What "eventual" actually means: No time bound unless explicitly defined. An event queue with a lagging consumer might be consistent within 100 ms or within 10 minutes depending on consumer health. Design for the worst case, not the median.

Synchronous vs Asynchronous

Synchronous: Caller waits for result. Simple error handling, immediate feedback, tight coupling.

Asynchronous: Work is queued; caller gets acknowledgment, not result. Decouples producer from consumer, tolerates backpressure, enables retries, but complicates error handling and observability.

Use async when:

• The operation takes longer than a user will wait (email send, report generation, ML inference)
• The downstream service needs rate limiting (don't DoS a third-party API)
• You need to tolerate downstream unavailability without failing the caller
• Work needs to be retried safely without the caller being involved

Pattern: Synchronous acknowledgment + asynchronous processing. The API returns 202 Accepted with a job ID immediately. The client polls or subscribes to a webhook. This gives the caller immediate feedback while decoupling the actual work.

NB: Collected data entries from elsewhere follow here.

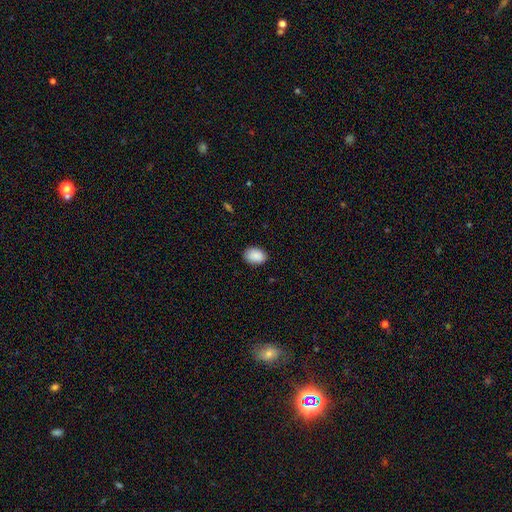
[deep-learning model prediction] Smooth or featured?
  - smooth: 90% *
  - star or artifact: 7%
  - featured or disk: 3%
How rounded?
  - in between: 80% *
  - round: 19%
  - cigar-shaped: 1%
Merging?
  - none: 86% *
  - minor disturbance: 11%
  - major disturbance: 2%
  - merger: 1%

Build vs Buy vs Managed Service

Buy / use managed service when:

• This is not your core differentiator
• The operational cost (on-call, upgrades, disaster recovery) exceeds the build cost
• You need it now, not in three months

Build when:

• Deep customisation is required that no off-the-shelf option provides
• Cost at scale makes managed pricing prohibitive
• Vendor lock-in risk is unacceptable for a critical dependency
• You have the expertise to maintain it properly

The managed service trap: The first year of a managed service is cheap. Year three, when you are deeply integrated, pricing changes or the service is deprecated. Evaluate switching cost before committing.

Cost vs Latency (AI-specific)

AI inference is expensive. The cost-latency frontier is a key design decision.

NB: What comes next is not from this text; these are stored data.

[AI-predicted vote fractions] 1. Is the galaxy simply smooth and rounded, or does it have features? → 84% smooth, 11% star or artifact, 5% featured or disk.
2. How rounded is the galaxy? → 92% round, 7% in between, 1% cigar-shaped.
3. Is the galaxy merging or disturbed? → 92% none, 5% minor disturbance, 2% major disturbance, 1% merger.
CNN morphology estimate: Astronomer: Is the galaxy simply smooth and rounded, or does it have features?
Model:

Model routing: Use a cheap, fast model (Claude Haiku, GPT-4o-mini) for classification, extraction, and simple generation. Reserve the expensive model for complex reasoning. A two-tier router that scores query complexity can reduce cost by 60–80% with minimal quality loss.

Prompt caching: Anthropic's cache_control allows caching the system prompt and repeated context across requests. For a 10,000-token system prompt called 1,000 times per day, caching reduces that cost by ~90%.

Bad RAG chunking doubles your token cost. If chunks are too large, irrelevant context fills the window. If they are too small, you need more chunks to answer the question. The optimal chunk size depends on your document structure and query patterns — measure it.

Streaming reduces perceived latency, not actual latency. A 10-second response feels faster when tokens arrive after 200 ms. It does not reduce the compute cost or the time-to-completion.

Connections

• synthesis/request-flow-anatomy — where each tradeoff manifests in a live request
• cs-fundamentals/caching-strategies — cache implementation details
• rag/pipeline — RAG architecture and when it applies
• fine-tuning/lora-qlora — fine-tuning cost and process
• cs-fundamentals/distributed-systems — consistency models in practice
• cs-fundamentals/error-handling-patterns — async error handling patterns
• cloud/finops-cost-management — infrastructure cost tradeoffs
• observability/langfuse — measuring AI cost in production
• llms/hallucination — quality cost of cheaper models

Open Questions

• How do you measure whether a caching strategy is net-positive given invalidation complexity and staleness risk?
• At what traffic level does horizontal scaling + external state storage become cheaper than vertical scaling?
• Is there a principled way to decide the model routing threshold, or is it always empirical?